The confinement in a tokamak reactor is the result of magnetic field lines forming a set of closed magnetic surfaces. At the edge of the plasma a thin (~ 1 cm) region of open field lines is created – the scrape-off layer (SOL) – through which charged particles and heat flowing out of the core plasma are guided into a so-called divertor where the plasma impinges on a material surface (the divertor target plates). The parallel heat flux in the SOL region of ITER and DEMO is expected to be even higher than sun’s surface.

 

The current strategy is to optimise the operation with a conventional divertor based on detached conditions to be tested on the ITER device currently under construction in Cadarache.
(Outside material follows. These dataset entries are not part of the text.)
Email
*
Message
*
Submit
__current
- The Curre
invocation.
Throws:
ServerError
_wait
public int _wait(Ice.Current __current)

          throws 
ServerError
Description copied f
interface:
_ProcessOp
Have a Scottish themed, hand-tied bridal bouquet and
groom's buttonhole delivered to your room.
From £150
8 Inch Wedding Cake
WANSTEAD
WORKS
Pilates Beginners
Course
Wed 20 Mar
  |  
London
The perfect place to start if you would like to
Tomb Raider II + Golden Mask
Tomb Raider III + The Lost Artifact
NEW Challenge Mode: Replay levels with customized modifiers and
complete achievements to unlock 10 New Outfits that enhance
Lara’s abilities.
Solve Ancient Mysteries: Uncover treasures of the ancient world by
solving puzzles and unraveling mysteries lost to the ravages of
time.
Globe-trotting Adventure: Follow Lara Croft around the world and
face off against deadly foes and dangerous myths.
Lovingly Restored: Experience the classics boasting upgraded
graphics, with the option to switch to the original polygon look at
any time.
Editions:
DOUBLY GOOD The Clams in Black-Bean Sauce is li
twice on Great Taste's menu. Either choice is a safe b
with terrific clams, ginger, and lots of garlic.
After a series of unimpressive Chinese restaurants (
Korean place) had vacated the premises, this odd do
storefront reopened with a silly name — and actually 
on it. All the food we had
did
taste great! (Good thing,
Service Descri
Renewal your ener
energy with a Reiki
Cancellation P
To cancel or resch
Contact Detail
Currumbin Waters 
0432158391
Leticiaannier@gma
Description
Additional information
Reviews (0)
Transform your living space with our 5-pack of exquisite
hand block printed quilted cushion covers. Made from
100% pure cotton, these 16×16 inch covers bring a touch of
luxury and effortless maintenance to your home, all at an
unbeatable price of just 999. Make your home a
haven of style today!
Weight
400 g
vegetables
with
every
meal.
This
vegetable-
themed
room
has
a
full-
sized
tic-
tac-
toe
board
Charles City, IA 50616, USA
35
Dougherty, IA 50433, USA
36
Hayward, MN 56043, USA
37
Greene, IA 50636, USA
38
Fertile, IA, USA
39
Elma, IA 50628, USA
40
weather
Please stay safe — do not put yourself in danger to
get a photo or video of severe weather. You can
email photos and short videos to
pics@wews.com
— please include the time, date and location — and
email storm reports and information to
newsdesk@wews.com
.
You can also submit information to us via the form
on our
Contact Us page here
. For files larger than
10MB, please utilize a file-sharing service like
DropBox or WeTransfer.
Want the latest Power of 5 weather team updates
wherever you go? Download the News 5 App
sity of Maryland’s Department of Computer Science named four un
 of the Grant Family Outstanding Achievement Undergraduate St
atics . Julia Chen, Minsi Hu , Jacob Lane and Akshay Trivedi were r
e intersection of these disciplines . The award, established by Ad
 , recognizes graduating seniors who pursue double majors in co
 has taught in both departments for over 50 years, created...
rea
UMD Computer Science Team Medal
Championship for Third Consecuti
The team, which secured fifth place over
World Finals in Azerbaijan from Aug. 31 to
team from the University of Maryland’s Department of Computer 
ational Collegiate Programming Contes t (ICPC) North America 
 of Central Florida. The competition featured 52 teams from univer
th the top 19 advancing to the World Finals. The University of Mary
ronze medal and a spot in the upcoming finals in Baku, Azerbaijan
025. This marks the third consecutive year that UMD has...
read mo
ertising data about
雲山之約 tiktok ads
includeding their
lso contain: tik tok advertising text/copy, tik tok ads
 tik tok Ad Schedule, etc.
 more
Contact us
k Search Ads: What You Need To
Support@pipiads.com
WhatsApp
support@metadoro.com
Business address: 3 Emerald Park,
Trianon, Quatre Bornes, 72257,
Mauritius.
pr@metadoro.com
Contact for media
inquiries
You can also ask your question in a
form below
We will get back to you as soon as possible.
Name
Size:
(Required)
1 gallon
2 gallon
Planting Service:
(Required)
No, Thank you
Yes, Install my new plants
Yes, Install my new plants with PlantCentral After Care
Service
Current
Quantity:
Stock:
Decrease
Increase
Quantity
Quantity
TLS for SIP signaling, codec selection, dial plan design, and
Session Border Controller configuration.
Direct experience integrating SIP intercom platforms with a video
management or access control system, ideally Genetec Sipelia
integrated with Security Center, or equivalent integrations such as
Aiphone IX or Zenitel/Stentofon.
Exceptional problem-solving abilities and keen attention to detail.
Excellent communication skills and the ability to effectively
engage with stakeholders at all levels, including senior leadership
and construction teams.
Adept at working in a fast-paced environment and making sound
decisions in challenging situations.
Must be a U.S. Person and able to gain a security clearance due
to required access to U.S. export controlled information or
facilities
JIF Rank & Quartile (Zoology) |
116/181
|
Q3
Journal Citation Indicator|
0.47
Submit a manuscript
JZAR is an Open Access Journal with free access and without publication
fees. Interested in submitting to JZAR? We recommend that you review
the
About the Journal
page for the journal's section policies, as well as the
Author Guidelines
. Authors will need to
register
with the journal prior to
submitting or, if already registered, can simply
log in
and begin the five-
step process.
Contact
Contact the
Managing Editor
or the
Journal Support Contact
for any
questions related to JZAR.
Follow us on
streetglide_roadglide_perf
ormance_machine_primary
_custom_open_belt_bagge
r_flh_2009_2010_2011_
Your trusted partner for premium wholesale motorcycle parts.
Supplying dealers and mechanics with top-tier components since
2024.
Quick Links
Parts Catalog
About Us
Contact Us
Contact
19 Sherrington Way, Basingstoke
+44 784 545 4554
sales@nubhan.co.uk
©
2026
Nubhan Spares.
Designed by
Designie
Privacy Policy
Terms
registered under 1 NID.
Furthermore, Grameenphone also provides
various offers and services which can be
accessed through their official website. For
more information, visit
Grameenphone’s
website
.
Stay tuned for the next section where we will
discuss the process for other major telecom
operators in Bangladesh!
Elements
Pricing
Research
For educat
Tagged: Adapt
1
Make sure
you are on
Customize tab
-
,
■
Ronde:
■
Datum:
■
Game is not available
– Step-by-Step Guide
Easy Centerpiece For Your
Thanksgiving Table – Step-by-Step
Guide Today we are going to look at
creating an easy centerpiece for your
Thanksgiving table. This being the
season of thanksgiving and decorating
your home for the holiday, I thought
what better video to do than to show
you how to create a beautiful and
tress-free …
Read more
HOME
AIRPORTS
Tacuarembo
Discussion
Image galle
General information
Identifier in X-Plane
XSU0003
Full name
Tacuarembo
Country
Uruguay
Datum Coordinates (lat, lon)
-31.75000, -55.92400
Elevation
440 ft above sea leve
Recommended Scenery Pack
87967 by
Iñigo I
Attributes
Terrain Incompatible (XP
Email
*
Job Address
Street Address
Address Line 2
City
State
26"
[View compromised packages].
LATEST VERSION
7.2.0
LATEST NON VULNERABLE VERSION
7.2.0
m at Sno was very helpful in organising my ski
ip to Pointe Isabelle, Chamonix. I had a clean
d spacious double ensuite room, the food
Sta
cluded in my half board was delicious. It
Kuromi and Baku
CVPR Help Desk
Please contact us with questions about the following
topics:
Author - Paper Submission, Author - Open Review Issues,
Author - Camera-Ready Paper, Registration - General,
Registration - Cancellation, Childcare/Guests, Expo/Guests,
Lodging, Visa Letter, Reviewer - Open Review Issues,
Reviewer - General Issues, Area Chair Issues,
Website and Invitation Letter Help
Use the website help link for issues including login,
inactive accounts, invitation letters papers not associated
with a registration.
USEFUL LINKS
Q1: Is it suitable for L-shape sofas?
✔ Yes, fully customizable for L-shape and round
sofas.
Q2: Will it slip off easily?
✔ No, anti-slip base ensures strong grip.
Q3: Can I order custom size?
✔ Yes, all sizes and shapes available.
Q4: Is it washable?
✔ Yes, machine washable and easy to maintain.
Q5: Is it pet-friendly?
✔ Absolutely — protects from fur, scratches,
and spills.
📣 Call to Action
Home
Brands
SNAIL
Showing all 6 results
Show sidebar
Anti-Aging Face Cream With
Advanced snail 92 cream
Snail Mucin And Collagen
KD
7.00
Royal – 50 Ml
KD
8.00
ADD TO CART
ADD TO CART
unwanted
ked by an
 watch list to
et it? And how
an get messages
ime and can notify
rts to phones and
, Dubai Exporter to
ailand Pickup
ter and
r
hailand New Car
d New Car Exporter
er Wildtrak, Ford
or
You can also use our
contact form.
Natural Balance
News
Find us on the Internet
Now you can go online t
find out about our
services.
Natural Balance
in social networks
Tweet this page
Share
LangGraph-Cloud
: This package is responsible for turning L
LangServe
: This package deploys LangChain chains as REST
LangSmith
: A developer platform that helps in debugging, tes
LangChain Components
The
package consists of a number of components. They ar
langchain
This strategy is based on different factors:

  • development of plasma facing components to cope with very large power fluxes (>5 MW/m2)
  • selection of divertor geometry and magnetic flux expansion to reduce the normal heat flux on the target, i.e., distributing the heat over a larger surface
  • removal of plasma energy before it reaches the target via impurity radiation by increasing edge plasma density and injecting impurities in the SOL region, so as to decrease the fraction of the heating power that leaves the vessel via the SOL channel.
  • recycling and increase of density lowering the temperature close to the target, with consequent detachment (the temperature drops below ionization, therefore the particles are neutralized and there is no direct plasma flux nor power to the divertor target)

 

However the successful operation of conventional divertor solution in ITER is not guaranteed:

  • the present experiment operate with SOL conditions that are very different from those expected in ITER and DEMO
  • the simulations with the present SOL models and codes are not fully reliable when extrapolating to ITER and DEMO conditions
  • the stability of the detachment front has to be assessed for ITER and DEMO conditions
  • there might be problems are related to integration with the core plasma, e.g.:
    • impurity contamination of the core with consequent reduction of fusion performance
    • compatibility of plasma radiation fraction

 

Therefore a specific project has been launched to investigate alternative power exhaust solutions for DEMO, aimed at the definition and the design of a Divertor Tokamak Test facility. This tokamak should be capable of hosting scaled experiments integrating most of the possible aspects of the DEMO power and particle exhaust.